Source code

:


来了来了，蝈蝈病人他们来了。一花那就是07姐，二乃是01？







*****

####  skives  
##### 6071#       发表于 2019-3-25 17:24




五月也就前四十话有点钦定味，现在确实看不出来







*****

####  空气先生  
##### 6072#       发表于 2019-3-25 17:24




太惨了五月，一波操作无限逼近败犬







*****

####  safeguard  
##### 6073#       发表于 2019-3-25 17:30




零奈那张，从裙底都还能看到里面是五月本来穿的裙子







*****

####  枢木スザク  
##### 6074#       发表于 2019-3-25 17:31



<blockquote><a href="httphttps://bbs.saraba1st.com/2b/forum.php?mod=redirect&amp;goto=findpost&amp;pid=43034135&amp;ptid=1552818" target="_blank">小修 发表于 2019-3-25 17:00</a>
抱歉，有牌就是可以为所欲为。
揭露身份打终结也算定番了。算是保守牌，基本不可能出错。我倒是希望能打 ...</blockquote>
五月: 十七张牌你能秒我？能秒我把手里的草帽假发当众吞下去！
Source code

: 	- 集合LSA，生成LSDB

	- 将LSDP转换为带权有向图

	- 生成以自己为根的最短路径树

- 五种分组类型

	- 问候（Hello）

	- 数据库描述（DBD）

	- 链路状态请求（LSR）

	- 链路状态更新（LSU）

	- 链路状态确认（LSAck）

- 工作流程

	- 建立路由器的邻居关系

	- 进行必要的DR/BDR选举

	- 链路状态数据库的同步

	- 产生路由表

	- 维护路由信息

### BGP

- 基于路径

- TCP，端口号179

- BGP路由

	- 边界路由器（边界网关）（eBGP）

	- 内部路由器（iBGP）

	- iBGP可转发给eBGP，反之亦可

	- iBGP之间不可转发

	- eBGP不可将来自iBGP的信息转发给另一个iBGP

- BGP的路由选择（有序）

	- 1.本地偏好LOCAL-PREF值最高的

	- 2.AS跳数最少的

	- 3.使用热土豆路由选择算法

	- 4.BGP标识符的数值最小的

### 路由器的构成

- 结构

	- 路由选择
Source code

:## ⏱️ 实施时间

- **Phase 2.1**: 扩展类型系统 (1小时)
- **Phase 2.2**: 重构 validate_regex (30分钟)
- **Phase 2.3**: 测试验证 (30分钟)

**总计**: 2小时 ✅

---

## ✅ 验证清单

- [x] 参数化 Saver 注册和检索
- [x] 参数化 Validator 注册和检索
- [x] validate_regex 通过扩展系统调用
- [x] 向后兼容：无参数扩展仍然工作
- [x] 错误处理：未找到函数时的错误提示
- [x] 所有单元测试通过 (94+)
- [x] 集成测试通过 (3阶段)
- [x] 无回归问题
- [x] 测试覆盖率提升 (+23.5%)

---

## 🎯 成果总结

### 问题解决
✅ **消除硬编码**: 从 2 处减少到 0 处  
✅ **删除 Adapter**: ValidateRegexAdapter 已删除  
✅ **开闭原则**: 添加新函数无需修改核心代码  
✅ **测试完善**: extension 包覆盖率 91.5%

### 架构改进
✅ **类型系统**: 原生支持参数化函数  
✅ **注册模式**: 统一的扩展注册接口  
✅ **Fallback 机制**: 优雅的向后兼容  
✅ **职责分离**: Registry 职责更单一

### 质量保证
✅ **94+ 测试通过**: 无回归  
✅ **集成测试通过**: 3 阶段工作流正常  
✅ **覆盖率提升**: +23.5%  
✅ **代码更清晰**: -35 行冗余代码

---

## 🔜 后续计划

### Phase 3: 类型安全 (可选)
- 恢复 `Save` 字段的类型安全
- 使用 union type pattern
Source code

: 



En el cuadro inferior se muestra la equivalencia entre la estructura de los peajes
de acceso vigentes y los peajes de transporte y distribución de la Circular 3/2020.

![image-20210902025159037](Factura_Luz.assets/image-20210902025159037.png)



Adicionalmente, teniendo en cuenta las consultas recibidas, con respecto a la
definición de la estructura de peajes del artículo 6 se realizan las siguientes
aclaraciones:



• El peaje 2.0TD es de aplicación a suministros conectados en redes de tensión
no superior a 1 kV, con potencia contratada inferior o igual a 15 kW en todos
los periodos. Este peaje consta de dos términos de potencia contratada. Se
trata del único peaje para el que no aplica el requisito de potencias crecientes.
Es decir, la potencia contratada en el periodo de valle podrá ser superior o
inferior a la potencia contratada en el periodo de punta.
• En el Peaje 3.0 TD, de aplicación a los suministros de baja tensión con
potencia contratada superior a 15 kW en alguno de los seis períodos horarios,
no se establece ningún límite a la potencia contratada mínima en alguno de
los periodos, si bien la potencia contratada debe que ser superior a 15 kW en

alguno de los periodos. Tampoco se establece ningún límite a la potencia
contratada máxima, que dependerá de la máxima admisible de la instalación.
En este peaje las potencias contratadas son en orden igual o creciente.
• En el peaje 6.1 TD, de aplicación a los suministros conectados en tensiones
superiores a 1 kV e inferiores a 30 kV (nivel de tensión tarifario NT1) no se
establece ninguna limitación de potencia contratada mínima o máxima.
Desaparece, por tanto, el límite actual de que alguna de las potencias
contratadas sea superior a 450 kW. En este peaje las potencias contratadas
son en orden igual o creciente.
::::::::::
TRY IT → Edit the lines above so that every "链路状态" becomes "链接状态", and leave everything else as it is.

TASK RESPONSE →
Source code

:


来了来了，蝈蝈病人他们来了。一花那就是07姐，二乃是01？







*****

####  skives  
##### 6071#       发表于 2019-3-25 17:24




五月也就前四十话有点钦定味，现在确实看不出来







*****

####  空气先生  
##### 6072#       发表于 2019-3-25 17:24




太惨了五月，一波操作无限逼近败犬







*****

####  safeguard  
##### 6073#       发表于 2019-3-25 17:30




零奈那张，从裙底都还能看到里面是五月本来穿的裙子







*****

####  枢木スザク  
##### 6074#       发表于 2019-3-25 17:31



<blockquote><a href="httphttps://bbs.saraba1st.com/2b/forum.php?mod=redirect&amp;goto=findpost&amp;pid=43034135&amp;ptid=1552818" target="_blank">小修 发表于 2019-3-25 17:00</a>
抱歉，有牌就是可以为所欲为。
揭露身份打终结也算定番了。算是保守牌，基本不可能出错。我倒是希望能打 ...</blockquote>
五月: 十七张牌你能秒我？能秒我把手里的草帽假发当众吞下去！
Source code

: 	- 集合LSA，生成LSDB

	- 将LSDP转换为带权有向图

	- 生成以自己为根的最短路径树

- 五种分组类型

	- 问候（Hello）

	- 数据库描述（DBD）

	- 链接状态请求（LSR）

	- 链接状态更新（LSU）

	- 链接状态确认（LSAck）

- 工作流程

	- 建立路由器的邻居关系

	- 进行必要的DR/BDR选举

	- 链接状态数据库的同步

	- 产生路由表

	- 维护路由信息

### BGP

- 基于路径

- TCP，端口号179

- BGP路由

	- 边界路由器（边界网关）（eBGP）

	- 内部路由器（iBGP）

	- iBGP可转发给eBGP，反之亦可

	- iBGP之间不可转发

	- eBGP不可将来自iBGP的信息转发给另一个iBGP

- BGP的路由选择（有序）

	- 1.本地偏好LOCAL-PREF值最高的

	- 2.AS跳数最少的

	- 3.使用热土豆路由选择算法

	- 4.BGP标识符的数值最小的

### 路由器的构成

- 结构

	- 路由选择
Source code

:## ⏱️ 实施时间

- **Phase 2.1**: 扩展类型系统 (1小时)
- **Phase 2.2**: 重构 validate_regex (30分钟)
- **Phase 2.3**: 测试验证 (30分钟)

**总计**: 2小时 ✅

---

## ✅ 验证清单

- [x] 参数化 Saver 注册和检索
- [x] 参数化 Validator 注册和检索
- [x] validate_regex 通过扩展系统调用
- [x] 向后兼容：无参数扩展仍然工作
- [x] 错误处理：未找到函数时的错误提示
- [x] 所有单元测试通过 (94+)
- [x] 集成测试通过 (3阶段)
- [x] 无回归问题
- [x] 测试覆盖率提升 (+23.5%)

---

## 🎯 成果总结

### 问题解决
✅ **消除硬编码**: 从 2 处减少到 0 处  
✅ **删除 Adapter**: ValidateRegexAdapter 已删除  
✅ **开闭原则**: 添加新函数无需修改核心代码  
✅ **测试完善**: extension 包覆盖率 91.5%

### 架构改进
✅ **类型系统**: 原生支持参数化函数  
✅ **注册模式**: 统一的扩展注册接口  
✅ **Fallback 机制**: 优雅的向后兼容  
✅ **职责分离**: Registry 职责更单一

### 质量保证
✅ **94+ 测试通过**: 无回归  
✅ **集成测试通过**: 3 阶段工作流正常  
✅ **覆盖率提升**: +23.5%  
✅ **代码更清晰**: -35 行冗余代码

---

## 🔜 后续计划

### Phase 3: 类型安全 (可选)
- 恢复 `Save` 字段的类型安全
- 使用 union type pattern
Source code

: 



En el cuadro inferior se muestra la equivalencia entre la estructura de los peajes
de acceso vigentes y los peajes de transporte y distribución de la Circular 3/2020.

![image-20210902025159037](Factura_Luz.assets/image-20210902025159037.png)



Adicionalmente, teniendo en cuenta las consultas recibidas, con respecto a la
definición de la estructura de peajes del artículo 6 se realizan las siguientes
aclaraciones:



• El peaje 2.0TD es de aplicación a suministros conectados en redes de tensión
no superior a 1 kV, con potencia contratada inferior o igual a 15 kW en todos
los periodos. Este peaje consta de dos términos de potencia contratada. Se
trata del único peaje para el que no aplica el requisito de potencias crecientes.
Es decir, la potencia contratada en el periodo de valle podrá ser superior o
inferior a la potencia contratada en el periodo de punta.
• En el Peaje 3.0 TD, de aplicación a los suministros de baja tensión con
potencia contratada superior a 15 kW en alguno de los seis períodos horarios,
no se establece ningún límite a la potencia contratada mínima en alguno de
los periodos, si bien la potencia contratada debe que ser superior a 15 kW en

alguno de los periodos. Tampoco se establece ningún límite a la potencia
contratada máxima, que dependerá de la máxima admisible de la instalación.
En este peaje las potencias contratadas son en orden igual o creciente.
• En el peaje 6.1 TD, de aplicación a los suministros conectados en tensiones
superiores a 1 kV e inferiores a 30 kV (nivel de tensión tarifario NT1) no se
establece ninguna limitación de potencia contratada mínima o máxima.
Desaparece, por tanto, el límite actual de que alguna de las potencias
contratadas sea superior a 450 kW. En este peaje las potencias contratadas
son en orden igual o creciente.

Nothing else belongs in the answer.